* _TASK STATEMENT_:
Rewrite the records below so that every "lens line" becomes "camera line", with everything else left as it is.

* _EXERCISE INPUT_:
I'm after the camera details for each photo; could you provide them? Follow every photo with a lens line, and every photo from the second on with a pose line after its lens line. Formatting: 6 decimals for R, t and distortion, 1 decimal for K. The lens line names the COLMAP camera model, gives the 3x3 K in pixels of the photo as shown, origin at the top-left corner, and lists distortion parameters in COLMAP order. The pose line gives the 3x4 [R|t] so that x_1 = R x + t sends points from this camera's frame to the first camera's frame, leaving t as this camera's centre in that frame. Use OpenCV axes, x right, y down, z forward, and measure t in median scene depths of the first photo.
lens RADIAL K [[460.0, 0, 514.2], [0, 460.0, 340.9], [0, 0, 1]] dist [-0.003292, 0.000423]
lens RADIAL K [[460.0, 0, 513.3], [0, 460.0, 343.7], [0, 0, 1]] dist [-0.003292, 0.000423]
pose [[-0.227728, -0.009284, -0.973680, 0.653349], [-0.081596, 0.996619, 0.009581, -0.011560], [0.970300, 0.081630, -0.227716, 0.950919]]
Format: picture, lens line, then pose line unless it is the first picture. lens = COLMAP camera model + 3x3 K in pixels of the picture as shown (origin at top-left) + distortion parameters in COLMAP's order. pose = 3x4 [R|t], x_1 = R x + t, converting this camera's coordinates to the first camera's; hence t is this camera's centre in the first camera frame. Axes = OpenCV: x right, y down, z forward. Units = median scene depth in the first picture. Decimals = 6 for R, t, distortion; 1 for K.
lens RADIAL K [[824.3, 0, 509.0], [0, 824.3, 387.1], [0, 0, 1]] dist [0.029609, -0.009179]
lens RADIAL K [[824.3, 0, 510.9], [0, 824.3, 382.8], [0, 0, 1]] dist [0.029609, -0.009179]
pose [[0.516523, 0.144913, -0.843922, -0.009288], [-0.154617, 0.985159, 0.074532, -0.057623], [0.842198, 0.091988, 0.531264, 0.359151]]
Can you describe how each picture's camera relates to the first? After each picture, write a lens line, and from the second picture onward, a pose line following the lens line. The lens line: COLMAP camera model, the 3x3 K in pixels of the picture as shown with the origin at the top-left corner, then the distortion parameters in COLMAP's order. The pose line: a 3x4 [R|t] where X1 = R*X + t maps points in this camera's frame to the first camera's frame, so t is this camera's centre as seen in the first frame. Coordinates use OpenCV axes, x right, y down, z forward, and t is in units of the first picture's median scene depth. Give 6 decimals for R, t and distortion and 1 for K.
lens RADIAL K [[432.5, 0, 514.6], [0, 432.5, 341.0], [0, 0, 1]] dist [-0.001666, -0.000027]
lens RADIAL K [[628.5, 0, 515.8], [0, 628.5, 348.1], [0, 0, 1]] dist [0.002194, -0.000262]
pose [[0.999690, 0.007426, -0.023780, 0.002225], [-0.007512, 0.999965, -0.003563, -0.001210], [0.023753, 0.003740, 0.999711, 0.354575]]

* _OUTPUT BELOW_:
I'm after the camera details for each photo; could you provide them? Follow every photo with a camera line, and every photo from the second on with a pose line after its camera line. Formatting: 6 decimals for R, t and distortion, 1 decimal for K. The camera line names the COLMAP camera model, gives the 3x3 K in pixels of the photo as shown, origin at the top-left corner, and lists distortion parameters in COLMAP order. The pose line gives the 3x4 [R|t] so that x_1 = R x + t sends points from this camera's frame to the first camera's frame, leaving t as this camera's centre in that frame. Use OpenCV axes, x right, y down, z forward, and measure t in median scene depths of the first photo.
lens RADIAL K [[460.0, 0, 514.2], [0, 460.0, 340.9], [0, 0, 1]] dist [-0.003292, 0.000423]
lens RADIAL K [[460.0, 0, 513.3], [0, 460.0, 343.7], [0, 0, 1]] dist [-0.003292, 0.000423]
pose [[-0.227728, -0.009284, -0.973680, 0.653349], [-0.081596, 0.996619, 0.009581, -0.011560], [0.970300, 0.081630, -0.227716, 0.950919]]
Format: picture, camera line, then pose line unless it is the first picture. lens = COLMAP camera model + 3x3 K in pixels of the picture as shown (origin at top-left) + distortion parameters in COLMAP's order. pose = 3x4 [R|t], x_1 = R x + t, converting this camera's coordinates to the first camera's; hence t is this camera's centre in the first camera frame. Axes = OpenCV: x right, y down, z forward. Units = median scene depth in the first picture. Decimals = 6 for R, t, distortion; 1 for K.
lens RADIAL K [[824.3, 0, 509.0], [0, 824.3, 387.1], [0, 0, 1]] dist [0.029609, -0.009179]
lens RADIAL K [[824.3, 0, 510.9], [0, 824.3, 382.8], [0, 0, 1]] dist [0.029609, -0.009179]
pose [[0.516523, 0.144913, -0.843922, -0.009288], [-0.154617, 0.985159, 0.074532, -0.057623], [0.842198, 0.091988, 0.531264, 0.359151]]
Can you describe how each picture's camera relates to the first? After each picture, write a camera line, and from the second picture onward, a pose line following the camera line. The camera line: COLMAP camera model, the 3x3 K in pixels of the picture as shown with the origin at the top-left corner, then the distortion parameters in COLMAP's order. The pose line: a 3x4 [R|t] where X1 = R*X + t maps points in this camera's frame to the first camera's frame, so t is this camera's centre as seen in the first frame. Coordinates use OpenCV axes, x right, y down, z forward, and t is in units of the first picture's median scene depth. Give 6 decimals for R, t and distortion and 1 for K.
lens RADIAL K [[432.5, 0, 514.6], [0, 432.5, 341.0], [0, 0, 1]] dist [-0.001666, -0.000027]
lens RADIAL K [[628.5, 0, 515.8], [0, 628.5, 348.1], [0, 0, 1]] dist [0.002194, -0.000262]
pose [[0.999690, 0.007426, -0.023780, 0.002225], [-0.007512, 0.999965, -0.003563, -0.001210], [0.023753, 0.003740, 0.999711, 0.354575]]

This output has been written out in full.